(Transcribed page contents)
- Opening Delimiter -
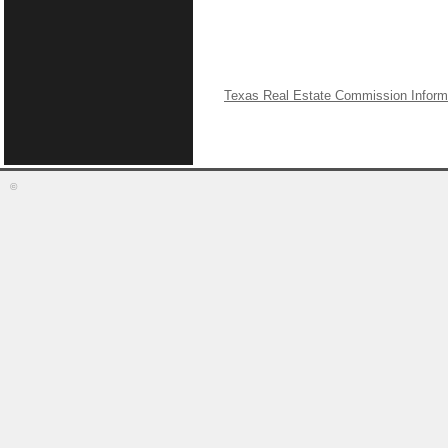
Texas Real Estate Commission Inform
©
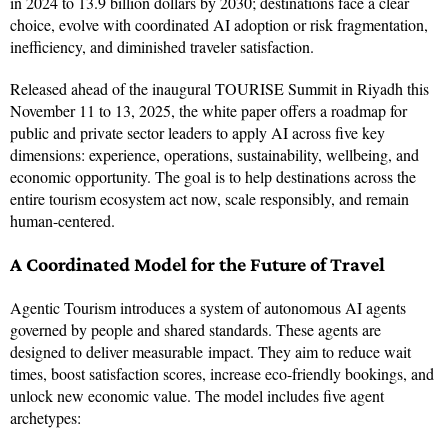
in 2024 to 13.9 billion dollars by 2030; destinations face a clear
choice, evolve with coordinated AI adoption or risk fragmentation,
inefficiency, and diminished traveler satisfaction.
Released ahead of the inaugural TOURISE Summit in Riyadh this
November 11 to 13, 2025, the white paper offers a roadmap for
public and private sector leaders to apply AI across five key
dimensions: experience, operations, sustainability, wellbeing, and
economic opportunity. The goal is to help destinations across the
entire tourism ecosystem act now, scale responsibly, and remain
human-centered.
A Coordinated Model for the Future of Travel
Agentic Tourism introduces a system of autonomous AI agents
governed by people and shared standards. These agents are
designed to deliver measurable
impact. They aim to reduce wait
times, boost satisfaction scores, increase eco-friendly bookings, and
unlock new economic value. The model includes five agent
archetypes:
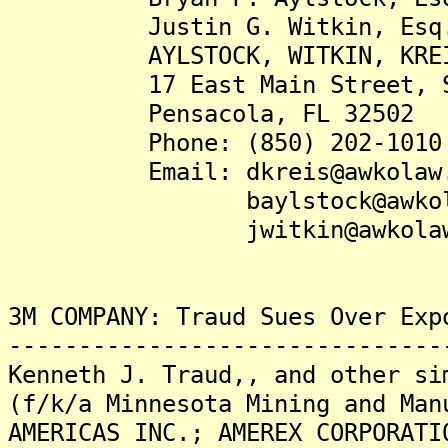
Justin G. Witkin, Esq
AYLSTOCK, WITKIN, KREIS &
17 East Main Street, Su
Pensacola, FL 32502
Phone: (850) 202-1010
Email: dkreis@awkolaw.
baylstock@awkolaw
jwitkin@awkolaw.
3M COMPANY: Traud Sues Over Exp
-------------------------------
Kenneth J. Traud,, and other si
(f/k/a Minnesota Mining and Man
AMERICAS INC.; AMEREX CORPORATI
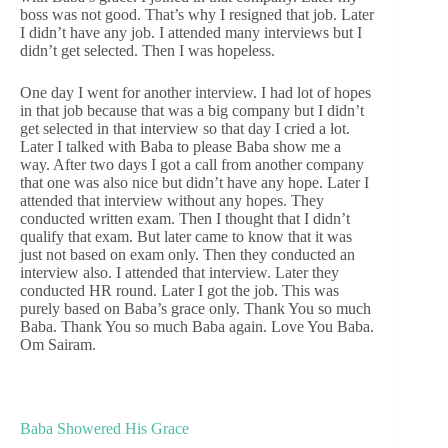
boss was not good. That’s why I resigned that job. Later
I didn’t have any job. I attended many interviews but I
didn’t get selected. Then I was hopeless.
One day I went for another interview. I had lot of hopes
in that job because that was a big company but I didn’t
get selected in that interview so that day I cried a lot.
Later I talked with Baba to please Baba show me a
way. After two days I got a call from another company
that one was also nice but didn’t have any hope. Later I
attended that interview without any hopes. They
conducted written exam. Then I thought that I didn’t
qualify that exam. But later came to know that it was
just not based on exam only. Then they conducted an
interview also. I attended that interview. Later they
conducted HR round. Later I got the job. This was
purely based on Baba’s grace only. Thank You so much
Baba. Thank You so much Baba again. Love You Baba.
Om Sairam.
Baba Showered His Grace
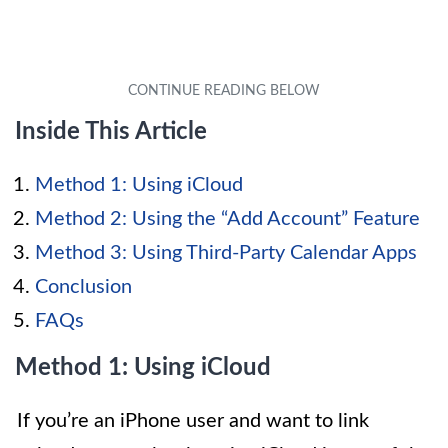
Inside This Article
Method 1: Using iCloud
Method 2: Using the “Add Account” Feature
Method 3: Using Third-Party Calendar Apps
Conclusion
FAQs
Method 1: Using iCloud
If you’re an iPhone user and want to link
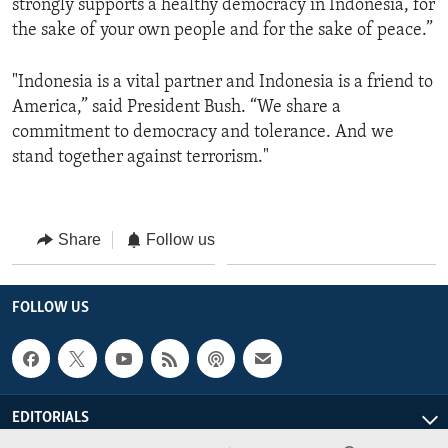
strongly supports a healthy democracy in Indonesia, for
the sake of your own people and for the sake of peace.”
"Indonesia is a vital partner and Indonesia is a friend to
America,” said President Bush. “We share a
commitment to democracy and tolerance. And we
stand together against terrorism."
Share
Follow us
FOLLOW US
EDITORIALS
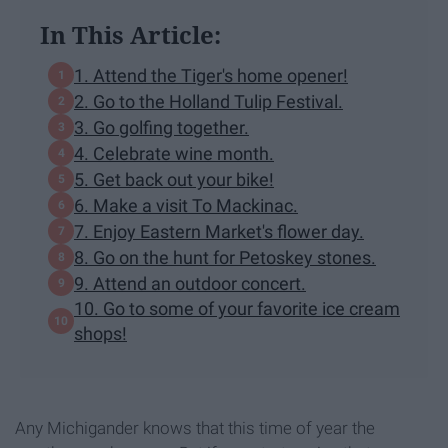
In This Article:
1. Attend the Tiger's home opener!
2. Go to the Holland Tulip Festival.
3. Go golfing together.
4. Celebrate wine month.
5. Get back out your bike!
6. Make a visit To Mackinac.
7. Enjoy Eastern Market's flower day.
8. Go on the hunt for Petoskey stones.
9. Attend an outdoor concert.
10. Go to some of your favorite ice cream
shops!
Any Michigander knows that this time of year the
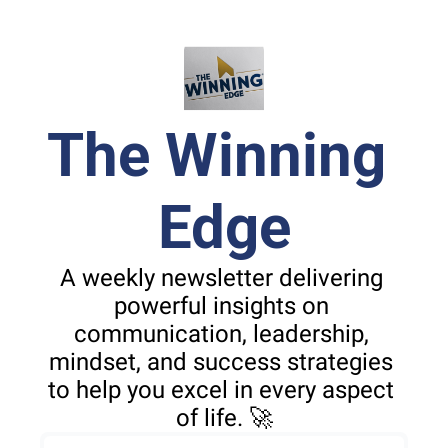
The Winning 
Edge
A weekly newsletter delivering 
powerful insights on 
communication, leadership, 
mindset, and success strategies 
to help you excel in every aspect 
of life. 🚀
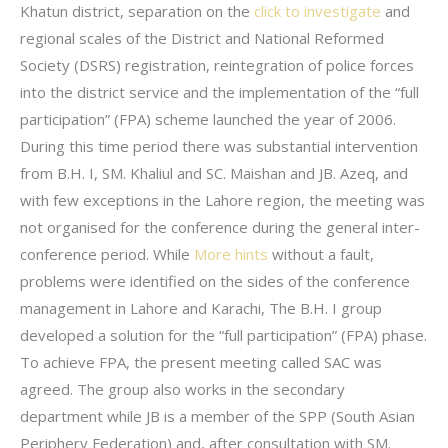
Khatun district, separation on the
click to investigate
and
regional scales of the District and National Reformed
Society (DSRS) registration, reintegration of police forces
into the district service and the implementation of the “full
participation” (FPA) scheme launched the year of 2006.
During this time period there was substantial intervention
from B.H. I, SM. Khaliul and SC. Maishan and JB. Azeq, and
with few exceptions in the Lahore region, the meeting was
not organised for the conference during the general inter-
conference period. While
More hints
without a fault,
problems were identified on the sides of the conference
management in Lahore and Karachi, The B.H. I group
developed a solution for the “full participation” (FPA) phase.
To achieve FPA, the present meeting called SAC was
agreed. The group also works in the secondary
department while JB is a member of the SPP (South Asian
Periphery Federation) and, after consultation with SM.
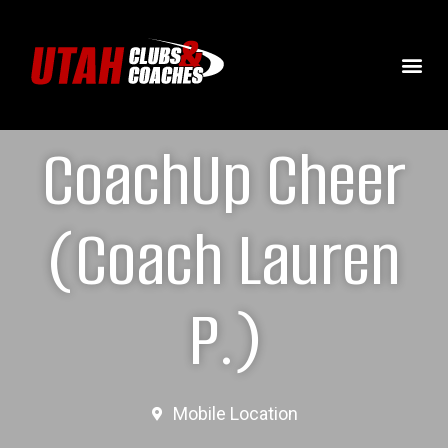
CoachUp Cheer
(Coach Lauren
P.)
Mobile Location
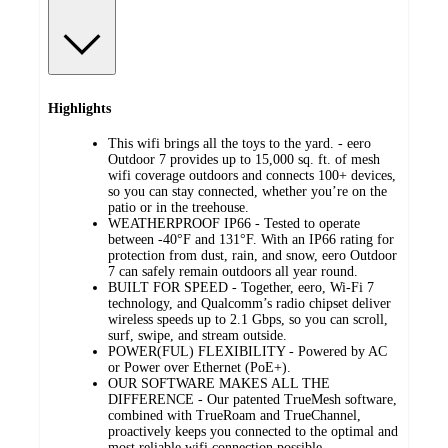
Highlights
This wifi brings all the toys to the yard. - eero
Outdoor 7 provides up to 15,000 sq. ft. of mesh
wifi coverage outdoors and connects 100+ devices,
so you can stay connected, whether you’re on the
patio or in the treehouse.
WEATHERPROOF IP66 - Tested to operate
between -40°F and 131°F. With an IP66 rating for
protection from dust, rain, and snow, eero Outdoor
7 can safely remain outdoors all year round.
BUILT FOR SPEED - Together, eero, Wi-Fi 7
technology, and Qualcomm’s radio chipset deliver
wireless speeds up to 2.1 Gbps, so you can scroll,
surf, swipe, and stream outside.
POWER(FUL) FLEXIBILITY - Powered by AC
or Power over Ethernet (PoE+).
OUR SOFTWARE MAKES ALL THE
DIFFERENCE - Our patented TrueMesh software,
combined with TrueRoam and TrueChannel,
proactively keeps you connected to the optimal and
most reliable wifi connection possible.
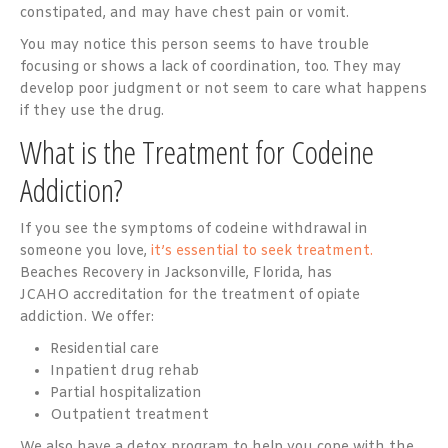
constipated, and may have chest pain or vomit.
You may notice this person seems to have trouble
focusing or shows a lack of coordination, too. They may
develop poor judgment or not seem to care what happens
if they use the drug.
What is the Treatment for Codeine
Addiction?
If you see the symptoms of codeine withdrawal in
someone you love,
it’s essential to seek treatment.
Beaches Recovery in Jacksonville, Florida, has
JCAHO accreditation for the treatment of opiate
addiction. We offer:
Residential care
Inpatient drug rehab
Partial hospitalization
Outpatient treatment
We also have a detox program to help you cope with the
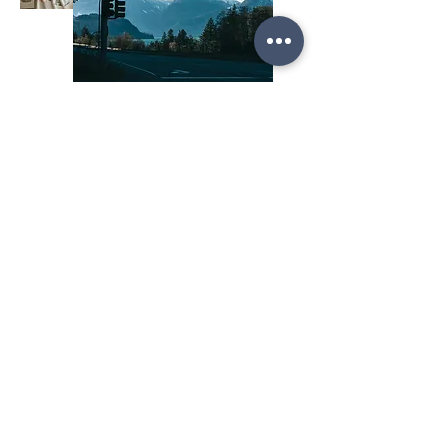
The Future of Credit
Union Loyalty
When credit unions reward what matters,
saving, supporting local, growing responsibly,
they strengthen both their communities and their
bottom line.
Behavior-based loyalty isn’t just a trend. It’s
how credit unions can stay relevant, deepen
trust, and turn everyday actions into lasting
loyalty.
Ready to Reward What Matters? Let’s build your
next loyalty program, one that celebrates
members for living their values.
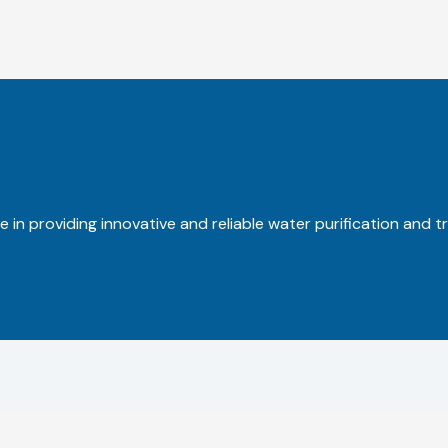
 in providing innovative and reliable water purification and t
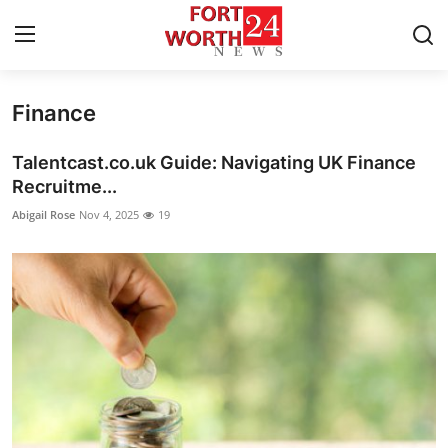
Finance
Home
Talentcast.co.uk Guide: Navigating UK Finance
Contact
Recruitme...
Abigail Rose
Nov 4, 2025
19
Press Release
Privacy Policy
About
News Network
Submit Press Release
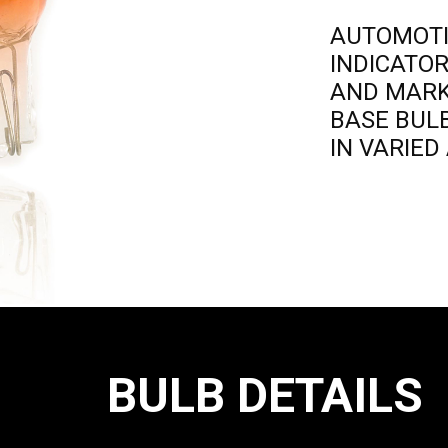
AUTOMOT
INDICATO
AND MAR
BASE BUL
IN VARIE
BULB DETAILS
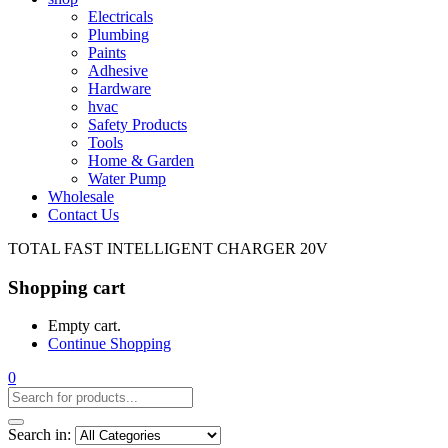
Electricals
Plumbing
Paints
Adhesive
Hardware
hvac
Safety Products
Tools
Home & Garden
Water Pump
Wholesale
Contact Us
TOTAL FAST INTELLIGENT CHARGER 20V
Shopping cart
Empty cart.
Continue Shopping
0
Search in:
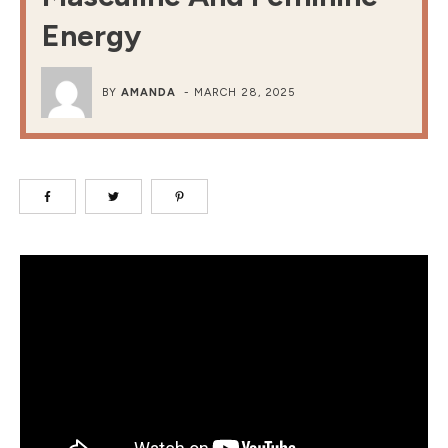
Energy
BY
AMANDA
-
MARCH 28, 2025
- Closing Delimiter -
Write out, word for word, the stretch of entries that begins at the line with "(Coach Lauren" and ends at the line with "Electricals". Pictures do not belong in it.

Response to this task
(Coach Lauren
P.)
Mobile Location
Highlights
This wifi brings all the toys to the yard. - eero
Outdoor 7 provides up to 15,000 sq. ft. of mesh
wifi coverage outdoors and connects 100+ devices,
so you can stay connected, whether you’re on the
patio or in the treehouse.
WEATHERPROOF IP66 - Tested to operate
between -40°F and 131°F. With an IP66 rating for
protection from dust, rain, and snow, eero Outdoor
7 can safely remain outdoors all year round.
BUILT FOR SPEED - Together, eero, Wi-Fi 7
technology, and Qualcomm’s radio chipset deliver
wireless speeds up to 2.1 Gbps, so you can scroll,
surf, swipe, and stream outside.
POWER(FUL) FLEXIBILITY - Powered by AC
or Power over Ethernet (PoE+).
OUR SOFTWARE MAKES ALL THE
DIFFERENCE - Our patented TrueMesh software,
combined with TrueRoam and TrueChannel,
proactively keeps you connected to the optimal and
most reliable wifi connection possible.
constipated, and may have chest pain or vomit.
You may notice this person seems to have trouble
focusing or shows a lack of coordination, too. They may
develop poor judgment or not seem to care what happens
if they use the drug.
What is the Treatment for Codeine
Addiction?
If you see the symptoms of codeine withdrawal in
someone you love,
it’s essential to seek treatment.
Beaches Recovery in Jacksonville, Florida, has
JCAHO accreditation for the treatment of opiate
addiction. We offer:
Residential care
Inpatient drug rehab
Partial hospitalization
Outpatient treatment
We also have a detox program to help you cope with the
The Future of Credit
Union Loyalty
When credit unions reward what matters,
saving, supporting local, growing responsibly,
they strengthen both their communities and their
bottom line.
Behavior-based loyalty isn’t just a trend. It’s
how credit unions can stay relevant, deepen
trust, and turn everyday actions into lasting
loyalty.
Ready to Reward What Matters? Let’s build your
next loyalty program, one that celebrates
members for living their values.
 in providing innovative and reliable water purification and t
Finance
Home
Talentcast.co.uk Guide: Navigating UK Finance
Contact
Recruitme...
Abigail Rose
Nov 4, 2025
19
Press Release
Privacy Policy
About
News Network
Submit Press Release
AUTOMOT
INDICATO
AND MAR
BASE BUL
IN VARIE
BULB DETAILS
Electricals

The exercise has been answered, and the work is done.